*** Begin section ***
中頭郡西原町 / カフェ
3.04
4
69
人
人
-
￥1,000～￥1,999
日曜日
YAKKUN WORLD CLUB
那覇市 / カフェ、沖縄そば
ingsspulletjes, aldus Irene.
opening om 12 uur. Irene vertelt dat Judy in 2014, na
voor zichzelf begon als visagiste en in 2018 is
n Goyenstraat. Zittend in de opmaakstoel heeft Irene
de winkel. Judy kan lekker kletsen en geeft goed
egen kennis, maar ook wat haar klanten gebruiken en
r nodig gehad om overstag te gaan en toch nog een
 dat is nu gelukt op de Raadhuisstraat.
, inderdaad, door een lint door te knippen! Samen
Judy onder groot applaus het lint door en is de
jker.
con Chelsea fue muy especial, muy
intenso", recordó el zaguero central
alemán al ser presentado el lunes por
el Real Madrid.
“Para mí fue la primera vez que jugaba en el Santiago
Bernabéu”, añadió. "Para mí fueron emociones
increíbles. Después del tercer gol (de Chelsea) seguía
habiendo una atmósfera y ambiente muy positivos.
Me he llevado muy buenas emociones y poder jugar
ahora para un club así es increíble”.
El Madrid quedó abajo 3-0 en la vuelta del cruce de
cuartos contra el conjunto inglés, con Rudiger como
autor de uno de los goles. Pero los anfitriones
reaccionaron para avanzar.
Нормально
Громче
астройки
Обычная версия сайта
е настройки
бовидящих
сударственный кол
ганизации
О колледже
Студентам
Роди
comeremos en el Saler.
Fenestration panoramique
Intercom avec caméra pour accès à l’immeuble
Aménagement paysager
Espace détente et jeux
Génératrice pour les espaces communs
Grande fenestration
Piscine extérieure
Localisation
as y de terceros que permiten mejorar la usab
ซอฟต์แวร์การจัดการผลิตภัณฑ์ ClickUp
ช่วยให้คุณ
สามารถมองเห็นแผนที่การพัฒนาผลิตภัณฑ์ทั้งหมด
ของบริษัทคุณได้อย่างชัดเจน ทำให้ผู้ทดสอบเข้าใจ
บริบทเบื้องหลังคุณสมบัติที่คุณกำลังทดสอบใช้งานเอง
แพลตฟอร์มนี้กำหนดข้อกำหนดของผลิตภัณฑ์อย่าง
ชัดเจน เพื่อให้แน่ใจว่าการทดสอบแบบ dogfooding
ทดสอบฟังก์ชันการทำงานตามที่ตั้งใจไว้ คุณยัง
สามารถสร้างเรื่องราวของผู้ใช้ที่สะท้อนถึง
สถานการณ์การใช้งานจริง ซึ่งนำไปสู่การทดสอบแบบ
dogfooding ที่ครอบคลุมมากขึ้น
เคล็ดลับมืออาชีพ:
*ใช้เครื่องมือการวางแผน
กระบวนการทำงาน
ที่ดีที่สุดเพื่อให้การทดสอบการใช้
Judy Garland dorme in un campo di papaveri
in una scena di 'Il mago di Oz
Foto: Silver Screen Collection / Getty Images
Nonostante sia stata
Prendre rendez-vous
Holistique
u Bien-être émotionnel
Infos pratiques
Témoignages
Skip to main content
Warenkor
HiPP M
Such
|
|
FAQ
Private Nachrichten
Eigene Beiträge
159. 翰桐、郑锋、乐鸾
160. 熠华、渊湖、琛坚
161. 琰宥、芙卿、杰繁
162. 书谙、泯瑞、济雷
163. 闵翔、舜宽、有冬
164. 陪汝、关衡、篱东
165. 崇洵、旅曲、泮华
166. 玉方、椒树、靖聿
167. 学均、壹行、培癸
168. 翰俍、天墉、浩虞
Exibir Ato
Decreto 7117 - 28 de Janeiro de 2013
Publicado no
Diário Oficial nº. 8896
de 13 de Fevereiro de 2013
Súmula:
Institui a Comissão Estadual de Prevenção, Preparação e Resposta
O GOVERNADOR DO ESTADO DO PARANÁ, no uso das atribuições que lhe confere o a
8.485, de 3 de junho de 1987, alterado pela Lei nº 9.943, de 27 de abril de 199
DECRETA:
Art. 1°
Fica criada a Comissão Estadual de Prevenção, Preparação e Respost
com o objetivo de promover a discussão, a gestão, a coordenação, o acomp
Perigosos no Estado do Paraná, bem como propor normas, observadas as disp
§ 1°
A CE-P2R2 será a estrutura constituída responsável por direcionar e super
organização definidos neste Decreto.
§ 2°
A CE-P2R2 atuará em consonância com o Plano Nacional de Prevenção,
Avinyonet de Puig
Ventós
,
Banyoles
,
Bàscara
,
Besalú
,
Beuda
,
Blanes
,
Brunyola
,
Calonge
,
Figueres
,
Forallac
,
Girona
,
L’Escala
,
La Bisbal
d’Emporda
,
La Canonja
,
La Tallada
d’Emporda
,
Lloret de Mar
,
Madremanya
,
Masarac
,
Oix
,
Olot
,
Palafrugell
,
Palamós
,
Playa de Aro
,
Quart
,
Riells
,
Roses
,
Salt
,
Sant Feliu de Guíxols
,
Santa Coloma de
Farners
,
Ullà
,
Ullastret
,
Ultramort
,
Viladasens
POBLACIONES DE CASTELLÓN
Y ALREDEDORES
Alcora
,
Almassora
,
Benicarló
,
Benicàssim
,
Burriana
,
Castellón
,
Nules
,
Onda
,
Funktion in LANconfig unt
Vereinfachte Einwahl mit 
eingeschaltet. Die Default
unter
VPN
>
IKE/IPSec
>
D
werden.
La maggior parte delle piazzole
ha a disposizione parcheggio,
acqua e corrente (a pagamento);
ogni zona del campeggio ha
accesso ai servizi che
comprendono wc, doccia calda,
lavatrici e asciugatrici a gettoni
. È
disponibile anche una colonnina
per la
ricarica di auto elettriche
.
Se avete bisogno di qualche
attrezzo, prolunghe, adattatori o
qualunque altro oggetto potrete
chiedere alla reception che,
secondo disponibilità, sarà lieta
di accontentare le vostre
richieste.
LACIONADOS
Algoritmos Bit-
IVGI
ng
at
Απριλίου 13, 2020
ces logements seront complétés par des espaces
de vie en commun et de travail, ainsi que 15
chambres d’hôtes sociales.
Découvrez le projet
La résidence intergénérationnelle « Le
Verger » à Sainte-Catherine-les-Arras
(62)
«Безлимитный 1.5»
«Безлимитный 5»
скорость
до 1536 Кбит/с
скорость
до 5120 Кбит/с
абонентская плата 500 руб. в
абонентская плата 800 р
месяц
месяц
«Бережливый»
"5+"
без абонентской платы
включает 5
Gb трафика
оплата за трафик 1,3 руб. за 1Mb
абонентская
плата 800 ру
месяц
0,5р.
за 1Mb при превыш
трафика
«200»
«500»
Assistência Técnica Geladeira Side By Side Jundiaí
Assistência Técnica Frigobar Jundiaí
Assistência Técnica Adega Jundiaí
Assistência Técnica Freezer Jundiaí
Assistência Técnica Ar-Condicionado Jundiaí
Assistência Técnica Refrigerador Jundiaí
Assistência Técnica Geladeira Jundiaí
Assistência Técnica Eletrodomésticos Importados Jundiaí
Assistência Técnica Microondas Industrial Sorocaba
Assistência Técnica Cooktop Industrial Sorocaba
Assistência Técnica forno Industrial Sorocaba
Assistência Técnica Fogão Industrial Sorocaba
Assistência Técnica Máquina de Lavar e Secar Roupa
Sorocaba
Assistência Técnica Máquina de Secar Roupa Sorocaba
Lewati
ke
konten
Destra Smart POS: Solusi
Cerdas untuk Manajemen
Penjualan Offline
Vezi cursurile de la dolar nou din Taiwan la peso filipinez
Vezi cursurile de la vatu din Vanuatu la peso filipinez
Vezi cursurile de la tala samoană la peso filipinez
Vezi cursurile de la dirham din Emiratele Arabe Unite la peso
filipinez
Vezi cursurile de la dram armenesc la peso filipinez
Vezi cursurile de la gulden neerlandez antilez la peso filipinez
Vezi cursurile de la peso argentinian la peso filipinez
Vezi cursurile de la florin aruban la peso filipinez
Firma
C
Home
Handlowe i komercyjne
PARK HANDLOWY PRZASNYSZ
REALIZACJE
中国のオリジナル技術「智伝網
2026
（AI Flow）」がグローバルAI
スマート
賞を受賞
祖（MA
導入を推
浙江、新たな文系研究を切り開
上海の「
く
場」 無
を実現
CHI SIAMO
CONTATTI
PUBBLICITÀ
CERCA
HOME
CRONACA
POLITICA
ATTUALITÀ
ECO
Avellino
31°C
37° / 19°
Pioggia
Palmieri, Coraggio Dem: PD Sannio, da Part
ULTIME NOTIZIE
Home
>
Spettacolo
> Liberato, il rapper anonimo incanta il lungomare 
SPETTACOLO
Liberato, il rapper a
*** End section ***
- [WORK TASK]: Only one part of the material above is to be transcribed, namely the lines starting with the line that has "Assistência Técnica Geladeira Jundiaí" and going on through the line that has "Vezi cursurile de la dolar", exactly as they stand.

- [ANSWER FOR THE TASK]:
Assistência Técnica Geladeira Jundiaí
Assistência Técnica Eletrodomésticos Importados Jundiaí
Assistência Técnica Microondas Industrial Sorocaba
Assistência Técnica Cooktop Industrial Sorocaba
Assistência Técnica forno Industrial Sorocaba
Assistência Técnica Fogão Industrial Sorocaba
Assistência Técnica Máquina de Lavar e Secar Roupa
Sorocaba
Assistência Técnica Máquina de Secar Roupa Sorocaba
Lewati
ke
konten
Destra Smart POS: Solusi
Cerdas untuk Manajemen
Penjualan Offline
Vezi cursurile de la dolar nou din Taiwan la peso filipinez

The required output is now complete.